Visitando le sale della villa e anche ascoltando gli aneddoti intorno alla vita e agli interessi dell'ultimo proprietario Giannino Mazzotto e della sua famiglia, si avverte al di là dell'evidente disponibilità economica, proprio quello stile del gusto della vita.
Quella che vedete su questo enorme leggio all'interno della biblioteca è una rara e antica edizione della Divina Commedia regalata a Giannino dal padre.
Le targhe raccolte sul tavolo della stessa stanza sono i numerosi premi ottenuti da Giannino dalla partecipazione a importanti gare automobilistiche, come la mitica Mille Miglia, alla guida di una Ferrari fatta apposta per lui.
In altre stanze della villa sono custoditi tesori ancora più preziosi .
Sulle pareti di una stanza appositamente progettata dall'architetto Buzzi viene conservato un ciclo di arazzi intitolato "Les enfants jardiniers", commissionati a tessitori fiamminghi, come racconta la guida che ci accompagna nella visita, dai Gonzaga verso la metà del Cinquecento e realizzati in otto anni con fili di seta, lana, oro e argento, su cartoni di Giulio Romano con la probabile partecipazione, almeno in uno di essi, di Raffaello.
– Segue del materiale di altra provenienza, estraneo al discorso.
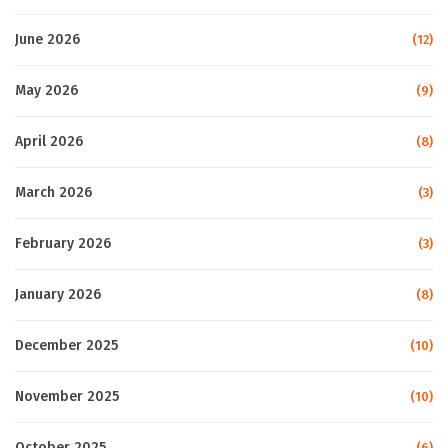
June 2026
(12)
May 2026
(9)
April 2026
(8)
March 2026
(3)
February 2026
(3)
January 2026
(8)
December 2025
(10)
November 2025
(10)
October 2025
(6)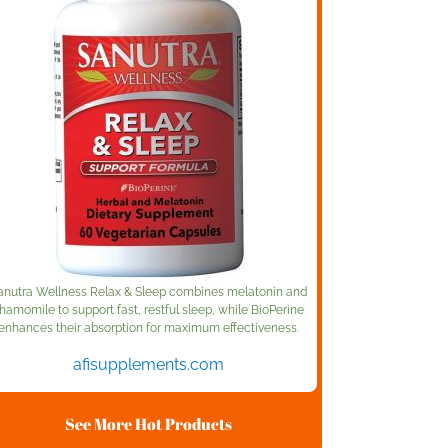
anutra Wellness Relax & Sleep combines melatonin and
hamomile to support fast, restful sleep, while BioPerine
enhances their absorption for maximum effectiveness.
afisupplements.com
See More Hot Products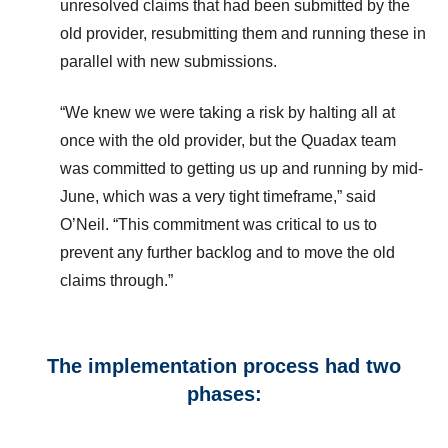
unresolved claims that had been submitted by the
old provider, resubmitting them and running these in
parallel with new submissions.
“We knew we were taking a risk by halting all at
once with the old provider, but the Quadax team
was committed to getting us up and running by mid-
June, which was a very tight timeframe,” said
O’Neil. “This commitment was critical to us to
prevent any further backlog and to move the old
claims through.”
The implementation process had two
phases: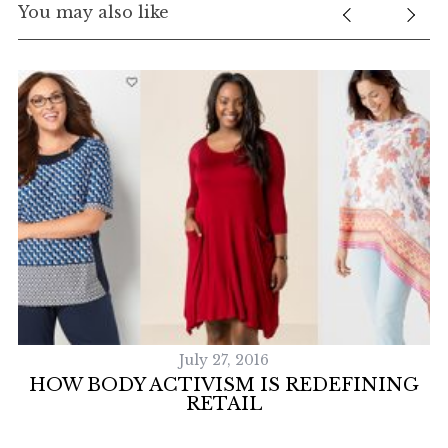
You may also like
July 27, 2016
S
HOW BODY ACTIVISM IS REDEFINING
RETAIL
e
a
r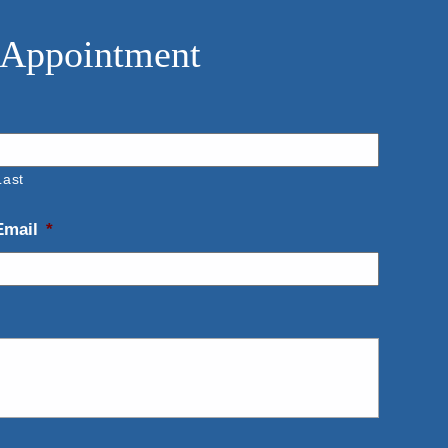
 Appointment
Last
Email
*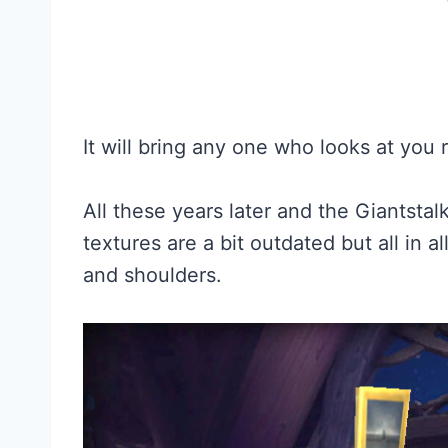
It will bring any one who looks at you 
All these years later and the Giantstalk
textures are a bit outdated but all in all
and shoulders.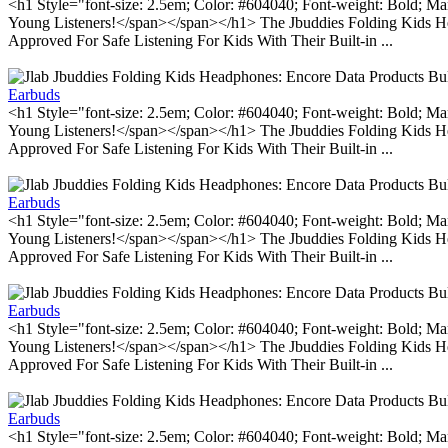
<h1 Style="font-size: 2.5em; Color: #604040; Font-weight: Bold; Ma
Young Listeners!</span></span></h1> The Jbuddies Folding Kids He
Approved For Safe Listening For Kids With Their Built-in ...
Earbuds
<h1 Style="font-size: 2.5em; Color: #604040; Font-weight: Bold; Ma
Young Listeners!</span></span></h1> The Jbuddies Folding Kids He
Approved For Safe Listening For Kids With Their Built-in ...
Earbuds
<h1 Style="font-size: 2.5em; Color: #604040; Font-weight: Bold; Ma
Young Listeners!</span></span></h1> The Jbuddies Folding Kids He
Approved For Safe Listening For Kids With Their Built-in ...
Earbuds
<h1 Style="font-size: 2.5em; Color: #604040; Font-weight: Bold; Ma
Young Listeners!</span></span></h1> The Jbuddies Folding Kids He
Approved For Safe Listening For Kids With Their Built-in ...
Earbuds
<h1 Style="font-size: 2.5em; Color: #604040; Font-weight: Bold; Ma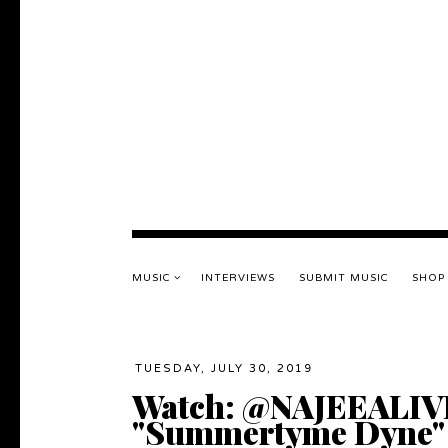
MUSIC
INTERVIEWS
SUBMIT MUSIC
SHOP
TUESDAY, JULY 30, 2019
Watch: @NAJEEALIVE 
"Summertyme Dyne"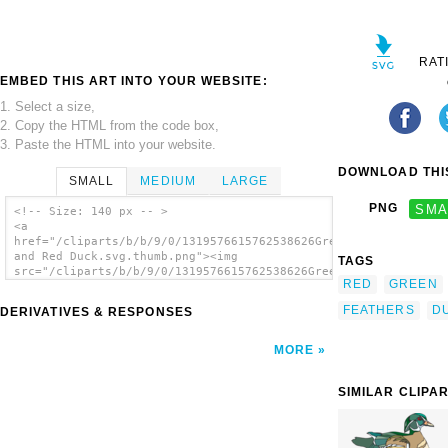
RAT
EMBED THIS ART INTO YOUR WEBSITE:
1. Select a size,
2. Copy the HTML from the code box,
3. Paste the HTML into your website.
DOWNLOAD THIS
SMALL
MEDIUM
LARGE
PNG
SMA
<!-- Size: 140 px -- >
<a
href="/cliparts/b/b/9/0/1319576615762538626Green
and Red Duck.svg.thumb.png"><img
TAGS
src="/cliparts/b/b/9/0/1319576615762538626Green
RED
GREEN
and Red Duck.svg.thumb.png" alt='Green And
Red Duck clip art'/></a>
FEATHERS
D
DERIVATIVES & RESPONSES
MORE
SIMILAR CLIPA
Gli arazzi,che rappresentano scene a tema bucolico con dovizia di colori e di dettagli, venivano usati dai Gonzaga come arredi da viaggio, un po' per il timore che potessero essere rubati, se incustoditi, e bruciati per ricavare i metalli preziosi delle loro trame, un po' perchè, srotolandoli a terra nelle loro soste, trovavano in questi favolosi tappeti improvvisati il calore delle mura domestiche.
Col tempo il gruppo dei sei arazzi venne smembrato, ma il conte Gaetano Marzotto, dopo aver acquistato a un'asta i primi due e saputo dell'esistenza degli altri quattro, non si diede pace finchè non riuscì a ricomporre quella che oggi viene considerata la collezione di arazzi più preziosa al mondo, donata al figlio Giannino nel 1956.
Al piano superiore, nella penombra di una stanza che si affaccia sulla Cavallerizza , Giannino ha trovato spazio per un'altra "passione", i Macchiaioli, con una collezione delle loro tele tra cui spiccano una paio di Fattori.
Mentre la cena veniva servita in questa sala finemente affrescata, improvvisa è arrivata la pioggia, discreta ed elegante, in perfetta sintonia con l'ambiente.
Devo ammettere che i miei amici avevano proprio ragione. Come avrei potuto pentirmi di aver visitato un posto come questo?